Mounting weights on pinewood derby cars can be done in many ways. The
easiest way is to screw plates on the bottom of the car. The next
simplest is to drill holes into the side, back or bottom of the car,
and then insert lead or tungsten into the holes.

Another way to weight a car is with pockets in the bottom of the car.
To create a very low-profile car and to focus the weight in one area,
tungsten cubes are oftentimes used. These cubes are tightly packed
and glued into pockets in the bottom of the car.

Although weight pockets can be made with more sophisticated machinery
such as routers and mortising machines, they can also be made with a
hand drill and a chisel. Today, I will share some tips to take the
pain out of making pockets by hand.


Before we start drilling, let's cover some preliminary steps:

1. To make clean pockets, you must use a Brad Point or Forstner drill
bit. These bits create relatively flat-bottomed holes with straight
sides, which greatly reduce the amount of chiseling which will be
required, and minimizes the risk of damaging the car.

2. Always make the pockets on the raw block. It is much easier to
clamp, drill, and chisel into a block than it is to work on a shaped
car. Also, if damage is done, then you can easily start again.

3. Select a drill bit that is properly sized for the work you are
doing. If you are a making pocket to hold one row of 1/4 inch cubes,
then a 1/4 inch drill bit is perfect. If you are making a pocket for
multiple rows of cubes, then use a larger bit (3/8 or 7/16 inch).

4. After marking the perimeter of the pocket, clamp the block firmly
to a work bench, or place it in a vise. Don't try drilling into a
block that is not firmly locked in place.

Now, let's move on to the actual drilling. First we need to establish
the depth of the pocket. With a hand drill, the easiest way is to
wrap a piece of masking tape around the bit at the pocket depth. Then
when drilling, you can stop when the masking tape reaches the wood.

Figure 1 - Masking Tape on Drill Bit (marking 1/4 inch of depth)
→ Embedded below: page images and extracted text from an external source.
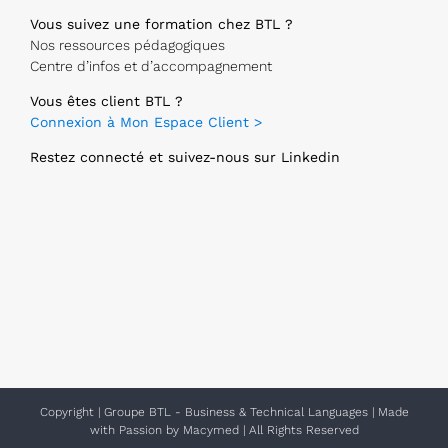
Vous suivez une formation chez BTL ?
Nos ressources pédagogiques
Centre d’infos et d’accompagnement
Vous êtes client BTL ?
Connexion à Mon Espace Client >
Restez connecté et suivez-nous sur Linkedin
Copyright
|
Groupe BTL - Business & Technical Languages
| Made
with Passion by
Macymed
| All Rights Reserved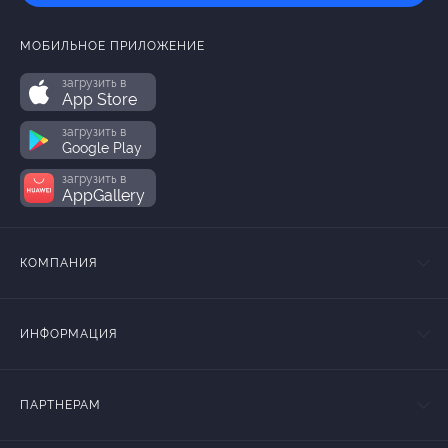
МОБИЛЬНОЕ ПРИЛОЖЕНИЕ
загрузить в
App Store
загрузить в
Google Play
загрузить в
AppGallery
КОМПАНИЯ
ИНФОРМАЦИЯ
ПАРТНЕРАМ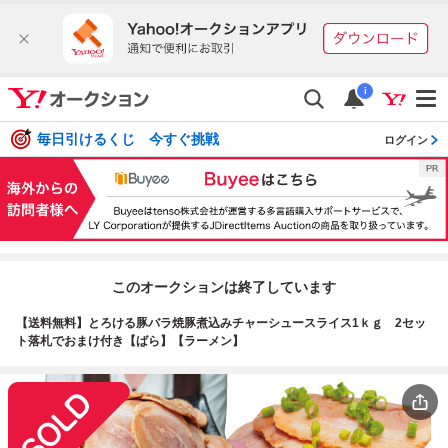
i
毎日引けるくじ 今すぐ挑戦
ログイン
このオークションは終了しています
【送料無料】とろける豚バラ焼豚煮込みチャーシュースライス1ｋｇ 2セッ
ト落札でおまけ付き【ばら】【ラーメン】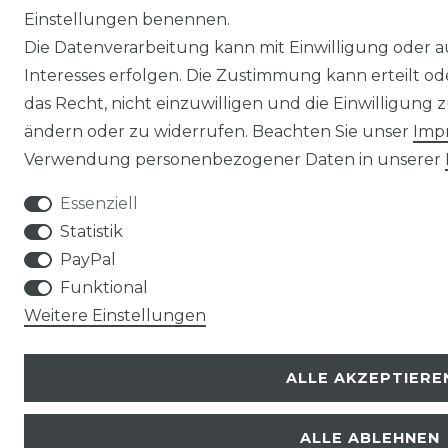
Einstellungen benennen.
Die Datenverarbeitung kann mit Einwilligung oder 
Interesses erfolgen. Die Zustimmung kann erteilt o
das Recht, nicht einzuwilligen und die Einwilligung
ändern oder zu widerrufen. Beachten Sie unser
Imp
Verwendung personenbezogener Daten in unserer
Essenziell
Statistik
PayPal
Funktional
Weitere Einstellungen
ALLE AKZEPTIERE
ALLE ABLEHNEN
Start by drilling one hole at each corner of the pocket, making sure
to stop at the masking tape. Then continue drilling holes around the
perimeter of the pocket, and the interior of the pocket. The goal is
to remove as much wood as possible with the drill bit.

Figure 2 - Drilling Holes


Now let's look at chisels. Similar to selecting a drill bit, select a
wood chisel that is appropriately sized. For a 1/4 inch wide pocket,
use a 1/4 inch chisel. For larger pockets, a 1/2 inch chisel will
work fine. Next, make sure the chisel is very sharp - a dull chisel
will lead to a damaged car. Finally, be very careful with a chisel.
NEVER, EVER pull a chisel towards you, or push a chisel towards your
hand.(1) Treat the chisel like a knife and handle it accordingly.

Now with the block still clamped in place, hold the chisel vertically
and press it down along the perimeter of the pocket - generally a
hammer is not needed. Work around the pocket, squaring out the
corners. Then, clean out any remaining wood in the interior of the
pocket. Two tricks:

1. When squaring corners, square along the grain of the wood first,
then square across the grain, and,
2. Cut a small amount of material at a time - taking too much material
can result in a damaged block.

Figure 3 - Chiseling

Test fit the weight into the pocket. If it doesn't quite fit, then
expand the pocket slightly with the chisel.

Figure 4 - Testing the Pocket

The bottom of the pocket will have tiny holes from the center tip of
the drill bit. If the car will be thicker than the depth of these
holes, then they can be left alone. But if the car will be just a
little thicker than the depth of the pocket, from the bottom of the
pocket fill the holes with some wood filler. Allow the filler to dry
before slicing the car.

Now that the weight has been accommodated, you can shape and finish
your car. Good luck with the race!

(1) Since Maximum Velocity began over 10 years ago, we have only
experienced two significant accidents in our shop. One of the
accidents occurred during a workshop for our local race. A father
broke a chisel rule (Never push a chisel towards your hand) resulting
in a decent sized gash on the palm of his hand.